For large-scale production, it has struck strategic partnerships biomanufacturing giants CJ CheilJedang and ADM, said Gibson, who secured self-GRAS (Generally Recognized as Safe) status for New Culture’s casein proteins in February.

“The dairy industry is so large though that even if we were to work with both CJ and ADM at their massive commercial scales in parallel, we’d be net margin positive and producing millions of pounds of cheese, but still only scratching the surface of the $9 billion US mozzarella market.”

Go to market strategy

New Culture is building a consumer brand and will initially be selling its branded mozzarella to pizzerias, starting with Pizzeria Mozza in Los Angeles, explained Gibson.

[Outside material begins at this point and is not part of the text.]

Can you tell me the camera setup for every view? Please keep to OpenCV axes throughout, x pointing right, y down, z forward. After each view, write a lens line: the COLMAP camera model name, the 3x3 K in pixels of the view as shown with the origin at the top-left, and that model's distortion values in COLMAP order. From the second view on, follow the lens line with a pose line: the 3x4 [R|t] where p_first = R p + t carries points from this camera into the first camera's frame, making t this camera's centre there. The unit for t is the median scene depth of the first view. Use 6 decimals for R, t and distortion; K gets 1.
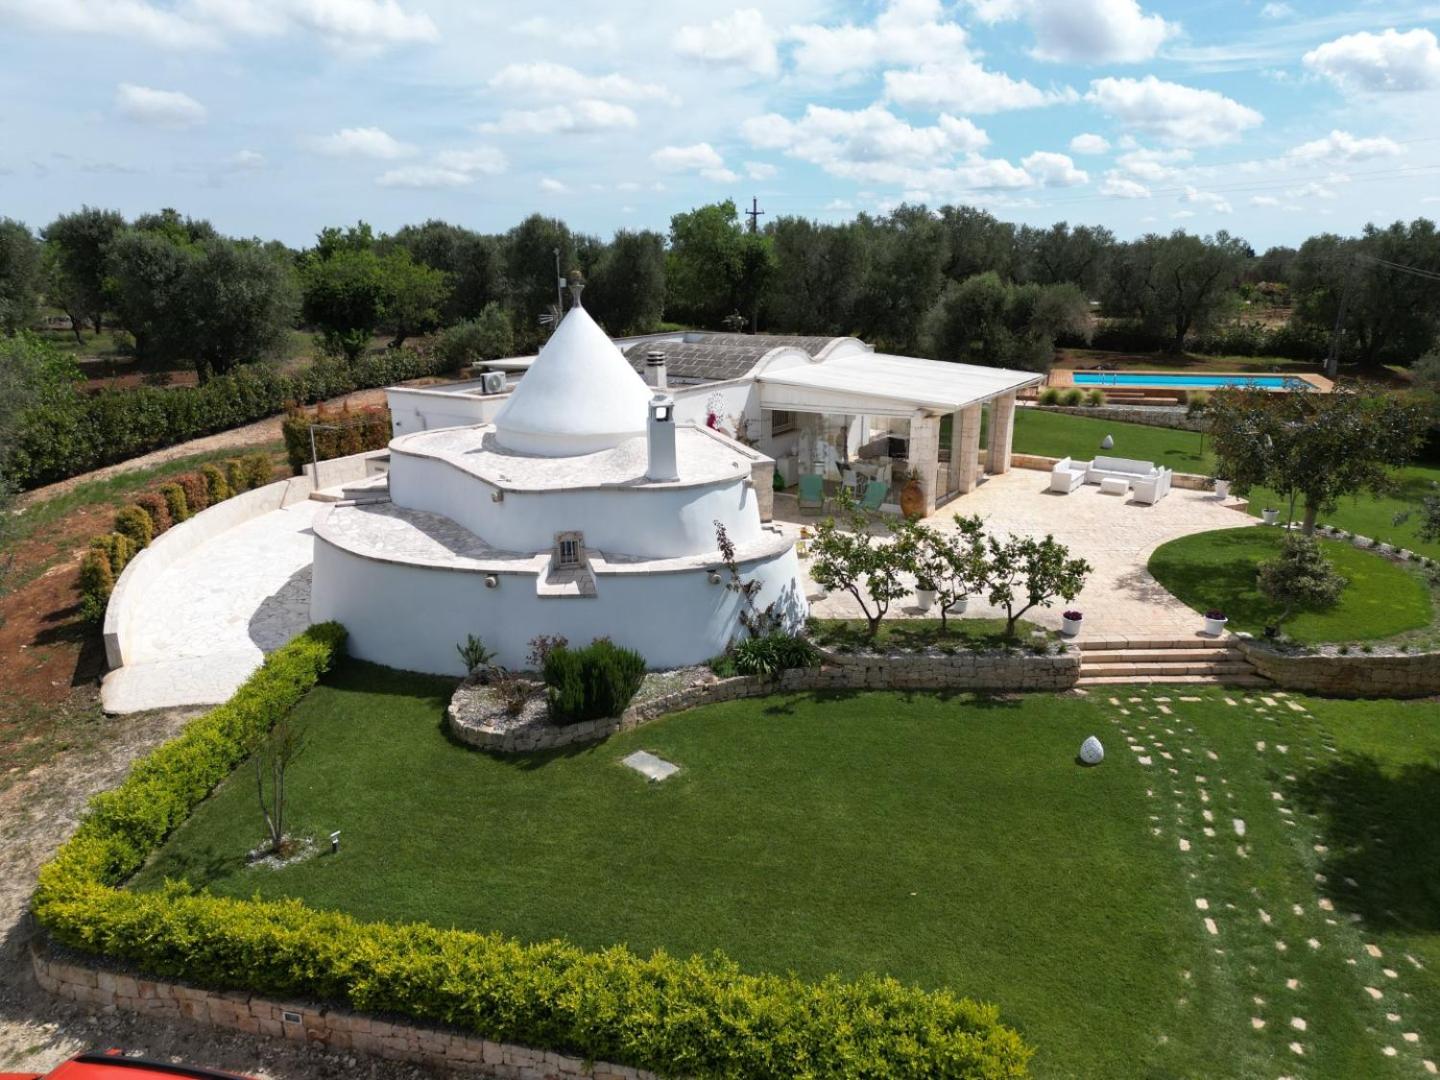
lens RADIAL K [[1005.3, 0, 720.0], [0, 1005.3, 540.0], [0, 0, 1]] dist [0.088715, 0.000128]
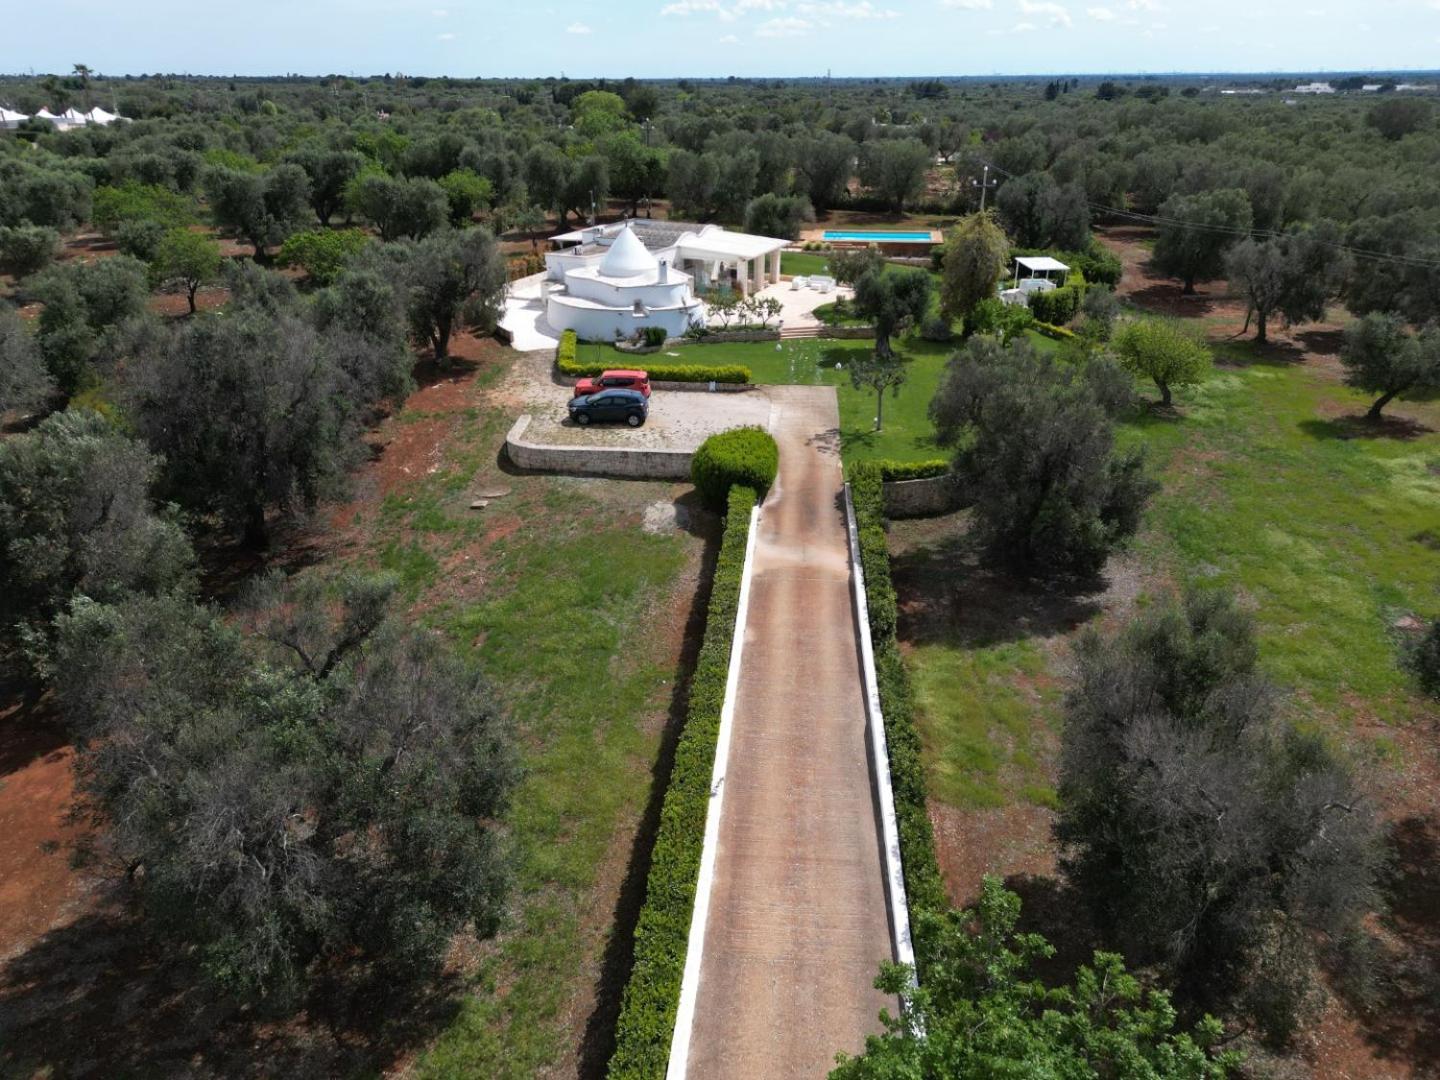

Asked about the timing of the launch—something the company had previously signaled would happen before the end of the year—Gibson said: “Launching not only a new product but an entirely new product category isn’t a straight line. A few factors have been tough to anticipate, including securing certain permits as a non-conventional dairy company.”

New Culture team
“You have to convince investors that the technical risk is low and the market opportunity is super-high.” Matt Gibson, cofounder and CEO, New Culture, pictured with the team fourth from right, top row. Image credit: New Culture

Animal-free dairy ​

There is no formal definition of ‘animal-free’ dairy, but it typically refers to products made with whey, casein, or dairy fats that are produced without cows, either via genetically engineered microbes that feed on sugars in fermentation tanks; or via genetically engineered crops such as soybeans.

Making ‘real’ dairy ingredients without cows, argue evangelists, offers the best of both worlds: the nutrition and functionality of dairy ingredients without the ethical and environmental drawbacks of industrialized animal agriculture.